**** GIVEN TEXT ****

The Union Cabinet has approved a ₹14,447.64 crore, 46-km six-lane Ganga corridor in Varanasi under the Hybrid Annuity Model. The project includes a cable-stayed bridge, an extradosed foot-over-bridge, and is designed to cut city travel time from 60 to 20 minutes while boosting pilgrimage and multimodal connectivity.

Key Takeaways

The Union Cabinet approved a ₹14,447.64 crore corridor on 15 July 2026 linking NH-19 and the Varanasi Ring Road along the River Ganga .
The corridor spans 46.039 km and will be built under the Hybrid Annuity Model (HAM) .
Key structures include a six-lane elevated carriageway , a cable-stayed bridge , and an extradosed Foot Over Bridge-cum-Major Bridge .
Travel time across the project area will fall from 60 to 20 minutes ; the NH-19–Kashi Railway Station leg will drop from 50 to 25 minutes .
The project targets congestion relief on NH-19 , the BHU–Ramnagar Corridor and NH-35 , while supporting tourism, pilgrimage and multimodal connectivity.
Design speeds are 80–100 km/h , with benefits including lower vehicle operating costs and reduced emissions.

Union Road Transport and Highways Minister Nitin Gadkari announced on Wednesday, 15 July 2026 that the Union Cabinet, chaired by Prime Minister Narendra Modi, has approved a ₹14,447.64 crore link corridor spanning 46.039 km that will connect NH-19 and the Varanasi Ring Road with riverbank access along the River Ganga. The project is expected to cut travel time across the project area from 60 minutes to 20 minutes and halve the journey between NH-19 and Kashi Railway Station from 50 to 25 minutes.

****

TASK REQUIREMENTS
(A) In the Varanasi corridor report, rewrite everything from "The project targets" down to "to 25 minutes.", putting "traffic decongestion" in place of "congestion relief".
(B) Answer these from the Varanasi corridor report:
(i) How many kilometers does the corridor span?
(ii) What design speeds are given for the corridor?
(iii) Who chaired the Union Cabinet that approved the project?
(C) Pick up the Varanasi Ganga corridor report after its final sentence and keep writing it.

**** EXTRACTED DATA ****

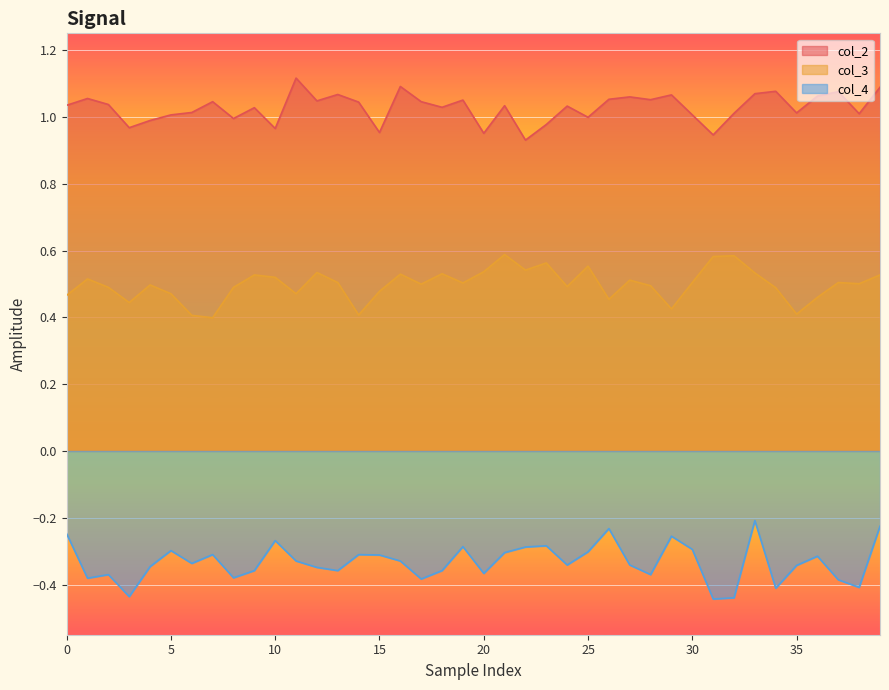

List the series in order of their peak value, highest first.

col_2, col_3, col_4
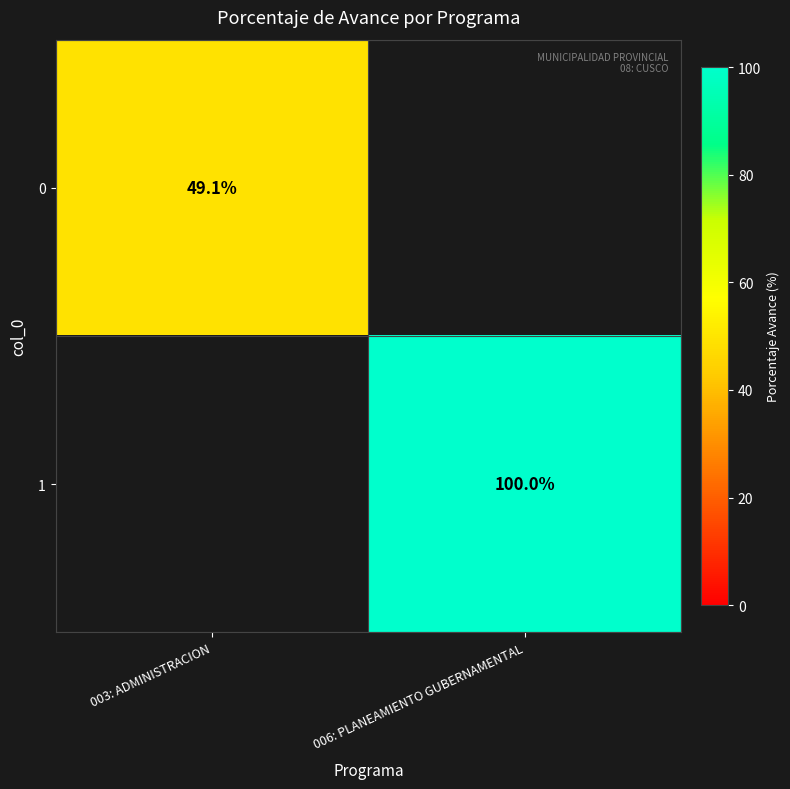

Is the value of 0 at 003: ADMINISTRACION greater than the value of 1 at 006: PLANEAMIENTO GUBERNAMENTAL?

No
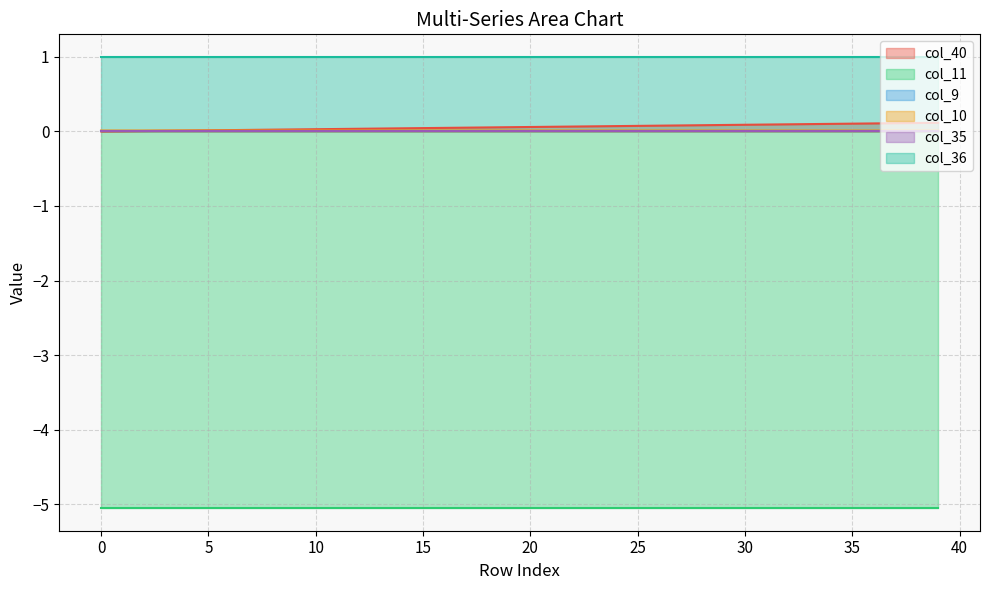

Count the number of categories in the chart.

40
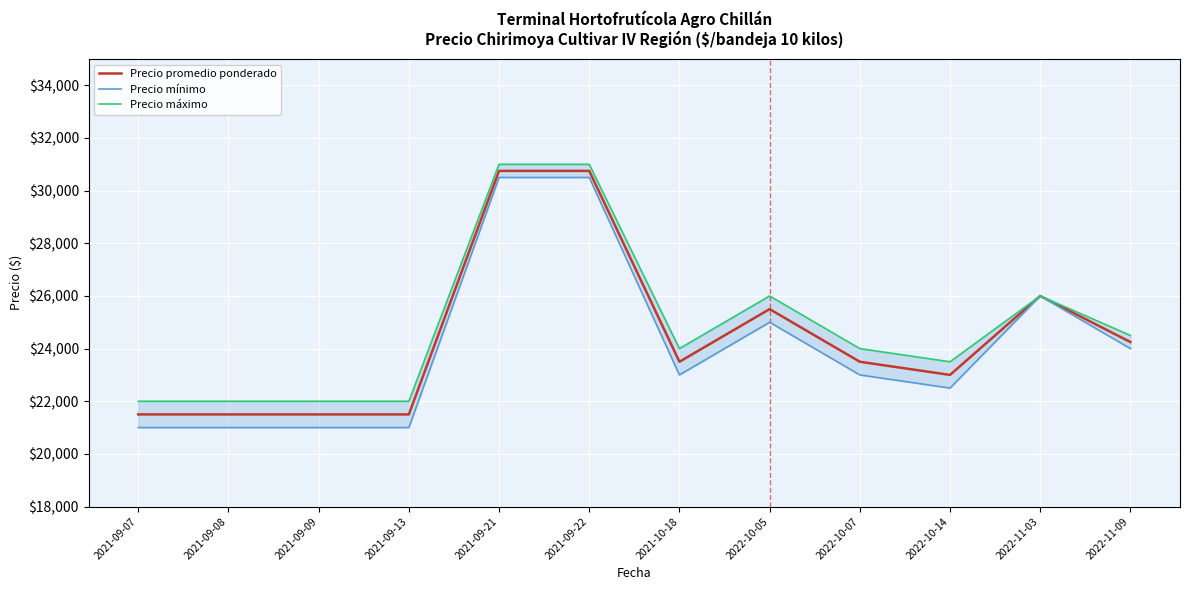

Rank the series by their maximum value, from highest to lowest.

Precio máximo, Precio promedio ponderado, Precio mínimo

****

TASK RESPONSES
(A)
The project targets traffic decongestion on NH-19 , the BHU–Ramnagar Corridor and NH-35 , while supporting tourism, pilgrimage and multimodal connectivity.
Design speeds are 80–100 km/h , with benefits including lower vehicle operating costs and reduced emissions.

Union Road Transport and Highways Minister Nitin Gadkari announced on Wednesday, 15 July 2026 that the Union Cabinet, chaired by Prime Minister Narendra Modi, has approved a ₹14,447.64 crore link corridor spanning 46.039 km that will connect NH-19 and the Varanasi Ring Road with riverbank access along the River Ganga. The project is expected to cut travel time across the project area from 60 minutes to 20 minutes and halve the journey between NH-19 and Kashi Railway Station from 50 to 25 minutes.

(B)
(i) 46.039 km
(ii) 80–100 km/h
(iii) Prime Minister Narendra Modi

(C)
Context

Gadkari described the approval as 'a game-changing Ganga corridor set to redefine connectivity and mobility in Varanasi.' The corridor will be built under the Hybrid Annuity Model (HAM), a public-private partnership structure the central government has deployed widely since 2016 to share construction and traffic risk between the state and private developers. The project features a six-lane elevated carriageway, an iconic cable-stayed bridge, an extradosed Foot Over Bridge-cum-Major Bridge, ramps, loops, link roads and service roads, and is designed for speeds of 80–100 km/h.

Policy Backdrop

Varanasi — the parliamentary constituency of Prime Minister Modi — has been a focal point of central infrastructure investment over the past decade. The Bharatmala Pariyojana Phase-I, approved in 2015 to develop 34,800 km of national highways and corridors, included ring-road and connector projects around major cities, of which Varanasi was an early priority. Earlier sanctions under Bharatmala covered segments of the Varanasi Ring Road and NH-19 connectors aimed at decongesting the city and improving access to railway stations and the riverfront ghats.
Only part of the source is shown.